To objectively and accurately evaluate the overall navigational risk of offshore wind farm waters, this paper selects several indicators from two aspects of natural conditions and navigational environment to build the navigational risk assessment model for ships in offshore wind farm waters, as shown in Figure 1.

2.1. Natural Conditions

The influence of natural conditions on ship navigation is mainly due to the influence of visibility, wind, flow, and other factors on navigational safety.

2.1.1. Visibility

Visibility is the maximum distance at which a person with normal vision can distinguish an object from the background. Too low visibility will greatly shorten the ship operator’s response time and visual range, greatly increasing the risk of the ship operators. In 2018, there was more severe weather such as strong winds and fog in China. Under the condition of poor visibility, a total of 19 collision accidents occurred, and a total of 30 people were killed or missing, increasing 46.2% and 50.0%, respectively, year on year [18]. It can be seen that good visibility is an essential factor to ensure the safety of normal navigation.
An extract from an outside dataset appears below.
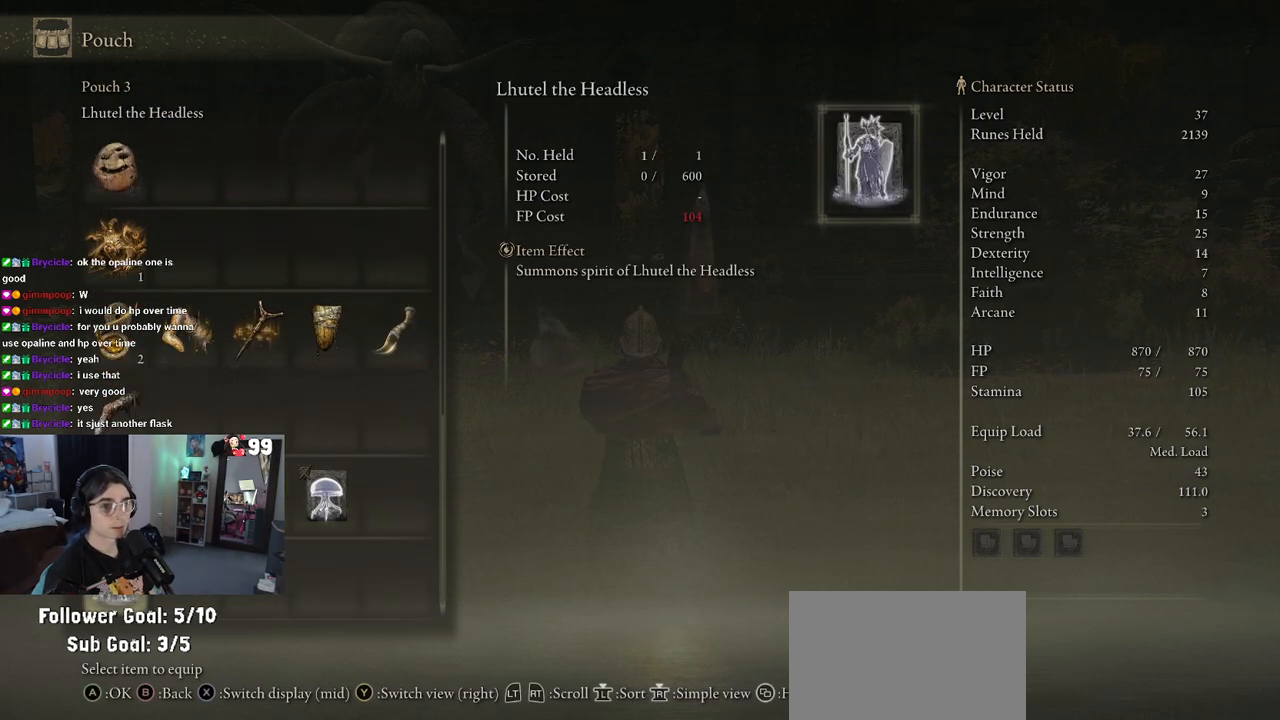
{"buttons": ["DPAD_UP"], "left_stick": "center", "right_stick": "center", "events": [[83, "DPAD_LEFT", "up"], [300, "DPAD_UP", "down"], [350, "DPAD_UP", "up"], [450, "DPAD_UP", "down"]]}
2.1.2. Wind Speed and Direction

The influence of wind on ships’ navigation can be divided into two aspects: the speed of the wind and the direction of the wind. Ships’ navigation is more or less affected by wind direction, especially in gale weather, which may cause ships to yaw, increase, or stall to a certain extent. In addition to the speed of the wind, the direction is also an essential factor that cannot be ignored. In particular, the lateral wind pressure will cause obvious lateral deviation of the ship and even the risk of rollover, which will seriously affect the normal driving of the driver. In 2018, 16 self-sinking accidents occurred under the influence of magnitude of seven storms and waves, with a total of 53 deaths and missing people, increasing by 23.3% and 48.3%, respectively, year on year [18]. These data are enough to show that severe weather conditions such as strong winds and fog bring great threats to life safety and bring serious challenges to the maritime authorities’ on-site supervision and emergency response.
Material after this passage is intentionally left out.